Work, Money, and Ethics

My parents are by most people’s standards, “independently wealthy”. Our family had a family business when I was growing up - a pretty major quarry that made bricks, slabs, and all sorts of other architectural stone products. Many of the housing developments for the hundred or so miles around Oxford used the stone. I grew up knowing a world of hard work, dirt, limestone, and sweat. I spent every school and college summer working in the noise, dust, and grime. The business sold when I was in my early twenties - my Dad and his siblings retired early, and the family scattered - everybody moved away. I moved away too, but that was because I met a girl.


I’ve never asked for money. Ever. I’m ridiculously independent - to a fault at times. I will always go without rather than spend money I don’t have. The stupid thing is, my parents are always willing to help if I give them the opportunity. A couple of years ago, the week before Christmas our TV died. I posted something along the lines of “oh crap” on Facebook, and the next morning an Amazon delivery truck arrived with a new TV - courtesy of my parents.

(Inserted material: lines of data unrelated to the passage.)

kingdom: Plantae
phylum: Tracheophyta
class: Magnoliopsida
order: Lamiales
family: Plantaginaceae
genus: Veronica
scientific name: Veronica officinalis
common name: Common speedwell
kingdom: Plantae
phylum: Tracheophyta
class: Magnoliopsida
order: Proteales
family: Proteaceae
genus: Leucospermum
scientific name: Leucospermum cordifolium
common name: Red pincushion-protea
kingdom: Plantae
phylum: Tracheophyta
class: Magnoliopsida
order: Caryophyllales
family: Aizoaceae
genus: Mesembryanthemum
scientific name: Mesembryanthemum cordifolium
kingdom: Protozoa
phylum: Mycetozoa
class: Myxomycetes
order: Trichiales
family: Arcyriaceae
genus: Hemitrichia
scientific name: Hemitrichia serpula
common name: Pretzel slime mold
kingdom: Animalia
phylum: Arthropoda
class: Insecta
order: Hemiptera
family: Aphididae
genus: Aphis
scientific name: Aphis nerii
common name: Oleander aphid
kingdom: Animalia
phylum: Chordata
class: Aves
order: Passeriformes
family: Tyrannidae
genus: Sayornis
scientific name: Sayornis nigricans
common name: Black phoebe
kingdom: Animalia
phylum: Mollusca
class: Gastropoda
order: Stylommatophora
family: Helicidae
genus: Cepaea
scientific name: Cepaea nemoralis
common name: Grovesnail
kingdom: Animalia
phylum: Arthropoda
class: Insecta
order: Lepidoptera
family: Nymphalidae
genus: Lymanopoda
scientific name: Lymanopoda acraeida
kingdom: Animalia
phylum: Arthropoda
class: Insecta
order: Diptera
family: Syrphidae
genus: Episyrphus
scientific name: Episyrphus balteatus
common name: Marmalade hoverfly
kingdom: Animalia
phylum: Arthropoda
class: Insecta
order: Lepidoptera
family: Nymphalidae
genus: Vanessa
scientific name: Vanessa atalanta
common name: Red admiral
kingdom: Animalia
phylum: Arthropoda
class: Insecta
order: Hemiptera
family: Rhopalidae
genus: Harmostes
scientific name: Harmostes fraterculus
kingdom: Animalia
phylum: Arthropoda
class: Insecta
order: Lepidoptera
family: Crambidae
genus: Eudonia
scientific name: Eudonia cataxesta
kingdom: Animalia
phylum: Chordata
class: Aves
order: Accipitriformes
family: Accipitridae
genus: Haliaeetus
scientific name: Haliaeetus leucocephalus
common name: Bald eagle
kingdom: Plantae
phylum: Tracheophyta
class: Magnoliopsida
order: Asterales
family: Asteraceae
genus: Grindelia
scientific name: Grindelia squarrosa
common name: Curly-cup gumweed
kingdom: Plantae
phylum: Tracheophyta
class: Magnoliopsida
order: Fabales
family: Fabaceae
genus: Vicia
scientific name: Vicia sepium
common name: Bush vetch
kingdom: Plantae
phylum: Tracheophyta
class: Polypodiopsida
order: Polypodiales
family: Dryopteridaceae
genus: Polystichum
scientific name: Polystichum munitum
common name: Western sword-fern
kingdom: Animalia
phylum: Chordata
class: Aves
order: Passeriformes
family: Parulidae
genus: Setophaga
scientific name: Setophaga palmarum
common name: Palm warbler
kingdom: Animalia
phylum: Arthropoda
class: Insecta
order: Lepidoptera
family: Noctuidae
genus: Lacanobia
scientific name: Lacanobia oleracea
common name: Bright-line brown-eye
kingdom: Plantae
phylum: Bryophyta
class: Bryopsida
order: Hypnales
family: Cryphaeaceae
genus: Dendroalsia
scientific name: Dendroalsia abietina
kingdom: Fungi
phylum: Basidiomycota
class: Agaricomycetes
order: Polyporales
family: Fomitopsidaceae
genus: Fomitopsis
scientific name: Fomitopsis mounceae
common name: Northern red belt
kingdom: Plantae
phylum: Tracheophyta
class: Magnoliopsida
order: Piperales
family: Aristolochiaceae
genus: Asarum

Growing up with hard working parents that scrimped and saved for things has probably defined me more than anything else. Sure, they have an easier life now, but I grew up knowing all about working long hours, putting up with horrible conditions, and just keeping going at things. It has served me well.

Early this evening I was worrying about money out-loud in the kitchen, when our youngest daughter overheard me (she was stealing something from the fridge behind me).

“You know, we don’t need pocket money”.

I stopped and smiled.

“No, it’s fine - I’m not worried about your pocket money”.